Lo show si diverte, non senza rischi, a farci vivere l’ansia dell’assenza del suo beniamino negandoci la sua presenza addirittura nella premiere della stagione, in quello che è un episodio totalmente incentrato sulla corsa alla carica di Governatore di Mr. Peanutbutter, con tutte le conseguenze (nonsense) del caso. Bojack comparirà solo nel secondo episodio, in giro per l’America alla ricerca di sé stesso e, ancora una volta, del suo posto del mondo. Nel mentre, il carrozzone dei suoi coprotagonisti farà il suo corso, vivendo la propria vita, scontrandosi con le proprie emozioni e i propri problemi. Nulla è lasciato al caso, e tutti gli aspetti del racconto si legano, pian piano, ad una matassa centrale. Un lavoro certosino, di fino, che si riserva persino dei momenti cupi, macabri, autenticamente grandguignoleschi.

La quarta stagione si accolla ogni possibile rischio, e lo fa con assoluta nonchalance, complice una scrittura granitica, che nel tempo ha dato ai suoi personaggi uno spettro emozionale tanto ampio da fare invidia a show ben più rodati nel tempo.
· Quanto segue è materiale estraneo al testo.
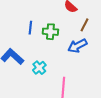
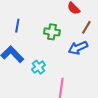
blue line: (30, 28) -> (17, 26), moved

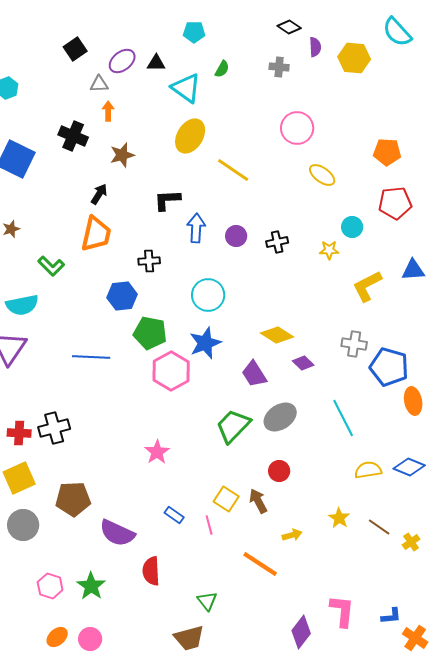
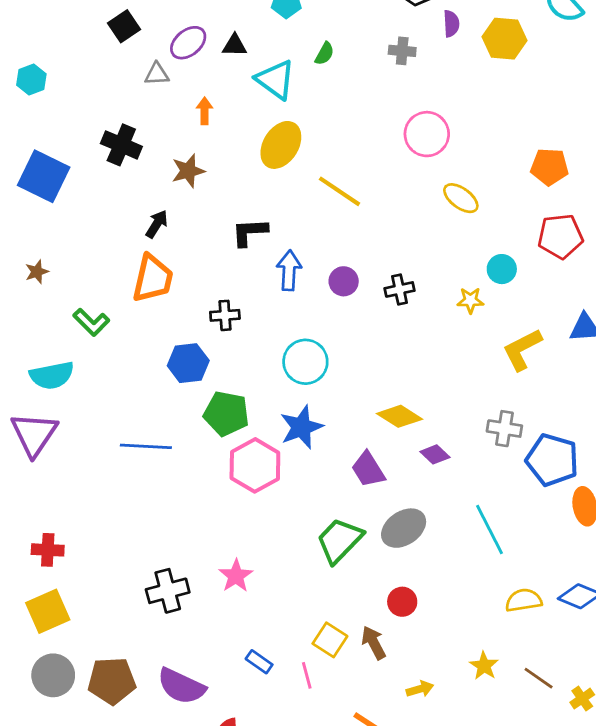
orange arrow: (108, 111) -> (205, 111), moved
black cross: (54, 428) -> (168, 591), moved
brown pentagon: (73, 499) -> (112, 681), moved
Bojack, in sole quattro stagioni, ha fatto molto più (e meglio) di tanti altri, sicché arriviamo a quest’ultima season con tantissimi retroscena sul carattere di praticamente tutti gli attori a schermo. Eppure, nonostante una conoscenza così profonda, lo show continua a sorprendere e a scavare, andando a fare luce su quello che è un aspetto ad oggi solo costeggiato, e mai prima d’ora così approfondito: le cause della depressione del suo protagonista.

Diversi sono gli episodi che vi spezzeranno il fiato, ma in particolare il sesto vi darà una visione chiara di cosa significhi sentirsi inadeguati e di cosa voglia dire essere depressi. Avere a che fare con una voce interiore che ci vuole mediocri, fallaci, inutili a noi stessi, in netto contrasto con quella volontà, ormai assopita, che vorrebbe aiutarci a conquistare una vita dignitosa ed appagante. Tutto questo condensato in 25 minuti, in un gioco di incastri a dir poco perfetto che va poi, in fin dei conti, ad analizzare chiaramente quello che è il senso dell’essere genitori. Una prospettiva che lo show, in sole 12 puntate, analizza a puntino da ambo i lati: essere genitori, ma anche essere figli. In una ruota continua che schiaccia il suo protagonista sotto l’incommensurabile peso dell’eredità paterna.

Difficile non fare spoiler a questo punto. Difficile anche non perdersi in una pozza profonda e densa di inquietudine. Guardare Bojack è come passare la giornata a guardare slasher movie che non fanno a pezzi corpi umani, ma sentimenti. Senza sangue, senza interiora appese ai muri, ma comunque capaci di squarciare quella che è la nostra naturale comfort zone. Perché dovreste vederlo? Perché è catartico, terapeutico, nietzschiano? Forse. O forse perché tutto ciò è semplicemente bellissimo, tale da lasciare, anche nel più arido, il germoglio di un pensiero, di una riflessione, di uno spunto al miglioramento di sé stessi. Bojack Horseman è il corrispettivo moderno della tragedia greca. Che attraverso la visione della follia, del dolore, della “condizione umana”, arricchisce gli uomini e li rende più saggi. Quantomeno più coscienti di cosa voglia dire vivere. Questo perché, parafrasando uno dei personaggi della serie, lo stravagante assistente di Princess Carolyn, Giuda, Bojack Horseman “non dice niente tanto per dire. Sceglie con cura le sue parole, con un occhio alla precisione e uno alla convenienza”.

A questo punto sta a voi guardarlo, stupidi pezzi di merda.